"Could've Been" is a song by American teen-pop singer Tiffany, released as the third single from her debut album, Tiffany (1987). Commercially, the song proved to be a successful follow-up to her debut single "I Think We're Alone Now", peaking atop the US Billboard Hot 100, the Canadian RPM Top Singles chart, and the Irish Singles Chart in early 1988. It also reached number four on the UK Singles Chart and number five in New Zealand.

Background and release
Music industry insider Don McGovern first heard the song when he walked into a Hungry Tiger Restaurant in Thousand Oaks, California and heard a local performer, Lois Blaisch, singing the song. McGovern introduced it to producer George Tobin.

The song is a slow ballad about love that could have been better. Both Tiffany's label, MCA Records, and her manager, George Tobin, were concerned that she was not old or mature enough to handle a song with such emotional depth. However, Tiffany convinced them that she could, and the song was recorded and included on her self-titled debut album, becoming its third single.

Chart performance
After debuting at number 86 on the US Billboard Hot 100 in November 1987, "Could've Been" quickly rose up the chart and spent two weeks at number one in February, becoming Tiffany's second consecutive number-one hit following "I Think We're Alone Now". The song was also a number-one hit on the Billboard Adult Contemporary chart, as well as in Ireland and Canada. The song reached the top 10 in Australia, New Zealand, Sweden, and the United Kingdom and also charted well in Belgium, the Netherlands, and South Africa.

Critical reception
John Aizlewood from Number One declared the song as "mighty", noting how "she croons and how she moves the emotions like a large cheque."

- **Supplied entries**
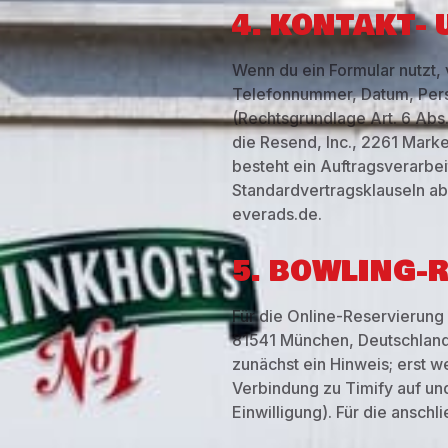
4. KONTAKT-
Wenn du ein Formular nutzt,
Telefonnummer, Datum, Pers
(Rechtsgrundlage Art. 6 Abs.
die Resend, Inc., 2261 Marke
besteht ein Auftragsverarbei
Standardvertragsklauseln abg
everads.de.
5. BOWLING-
Für die Online-Reservierung
81541 München, Deutschland,
zunächst ein Hinweis; erst w
Verbindung zu Timify auf und
Einwilligung). Für die ansch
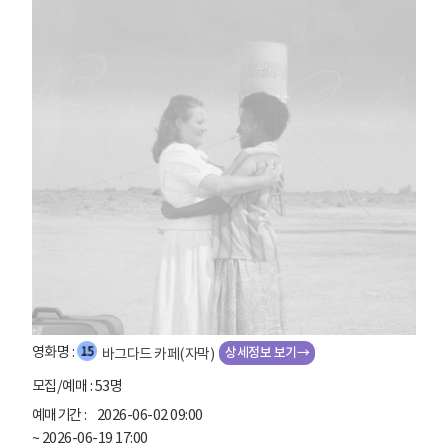
상세정보 보기→
바그다드 카페(자막)
53명
2026-06-02 09:00
~ 2026-06-19 17:00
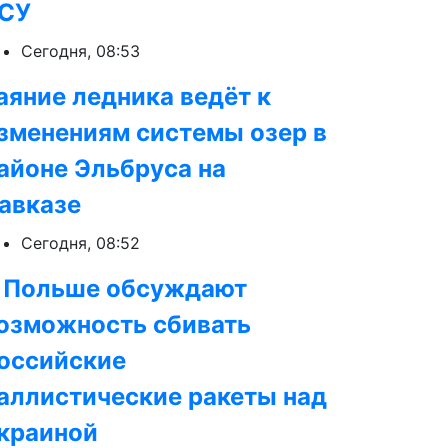
СУ
Сегодня, 08:53
аяние ледника ведёт к
зменениям системы озер в
айоне Эльбруса на
авказе
Сегодня, 08:52
 Польше обсуждают
озможность сбивать
оссийские
аллистические ракеты над
краиной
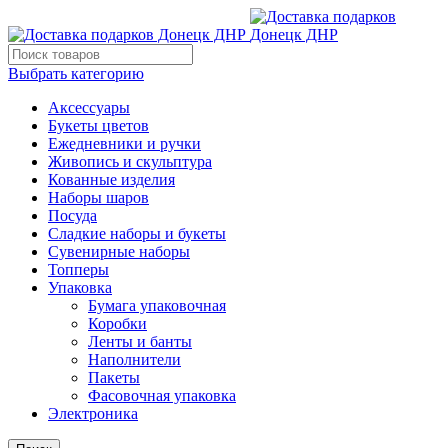
Выбрать категорию
Аксессуары
Букеты цветов
Ежедневники и ручки
Живопись и скульптура
Кованные изделия
Наборы шаров
Посуда
Сладкие наборы и букеты
Сувенирные наборы
Топперы
Упаковка
Бумага упаковочная
Коробки
Ленты и банты
Наполнители
Пакеты
Фасовочная упаковка
Электроника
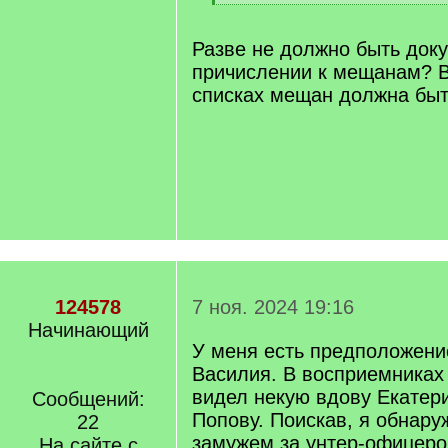
[
/
q
Разве не должно быть док
]
причислении к мещанам? 
списках мещан должна бы
124578
7 ноя. 2024 19:16
Начинающий
У меня есть предположени
Василия. В восприемниках 
видел некую вдову Екатер
Сообщений:
Попову. Поискав, я обнару
22
замужем за унтер-офицеро
На сайте с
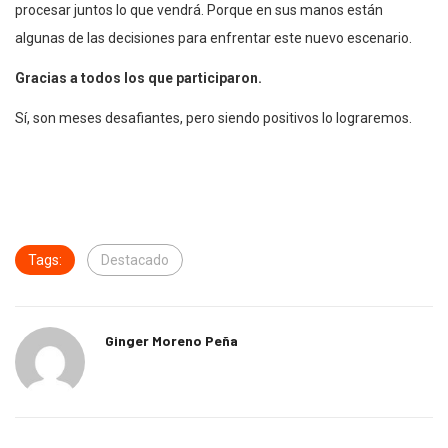
procesar juntos lo que vendrá. Porque en sus manos están
algunas de las decisiones para enfrentar este nuevo escenario.
Gracias a todos los que participaron.
Sí, son meses desafiantes, pero siendo positivos lo lograremos.
Tags:
Destacado
Ginger Moreno Peña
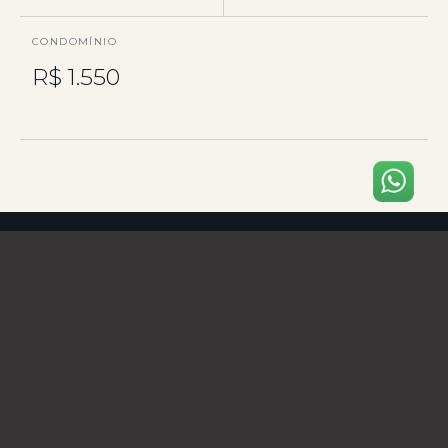
CONDOMÍNIO
R$ 1.550
VISÃO GERAL
O imóvel
em detalhes
.
Residência de Alto Padrão – Venda Exclusiva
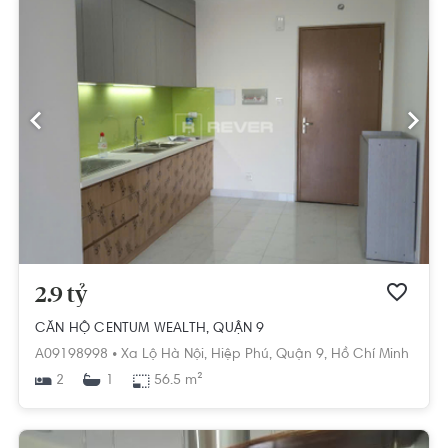
2.9 tỷ
CĂN HỘ CENTUM WEALTH, QUẬN 9
A09198998 •
Xa Lộ Hà Nội,
Hiệp Phú,
Quận 9,
Hồ Chí Minh
2
56.5 m²
1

- **Task instructions**
a: In the article on "Could've Been," swap "ballad" for "love song" and write out the passage between "The song is" and "its third single.", inclusive.
b: According to the article on "Could've Been," where did Don McGovern first hear the song?
c: Go on with the article on "Could've Been" from the point where it ends.
The listing has no connection to the article about "Could've Been."

- **Task answers**
a:
The song is a slow love song about love that could have been better. Both Tiffany's label, MCA Records, and her manager, George Tobin, were concerned that she was not old or mature enough to handle a song with such emotional depth. However, Tiffany convinced them that she could, and the song was recorded and included on her self-titled debut album, becoming its third single.

b: At a Hungry Tiger Restaurant in Thousand Oaks, California, where local performer Lois Blaisch was singing it.

c:
Music video
For the music video, music video stations played a live version of "Could've Been" where fans sang along to Tiffany's performance.

Track listing
 7-inch single and cassette single
Could've Been – 4:00
The Heart of Love – 3:57

Charts

Weekly charts

Year-end charts

Sales and certifications

Cover versions
Lois Blaisch finally released her own version in 1997 when she included it on her album Through Thick and Thin.
Country singer Carrie Underwood covered the song on American Idol.
The song was recorded by a Filipina artist named Sarah Geronimo.
Tiffany herself re-recorded the song for the 2007 compilation I Think We're Alone Now: 80's Hits and More, backed only by a piano and keyboards.

In popular culture
The song was heard in the television series Growing Pains, on the episode "Nasty Habits".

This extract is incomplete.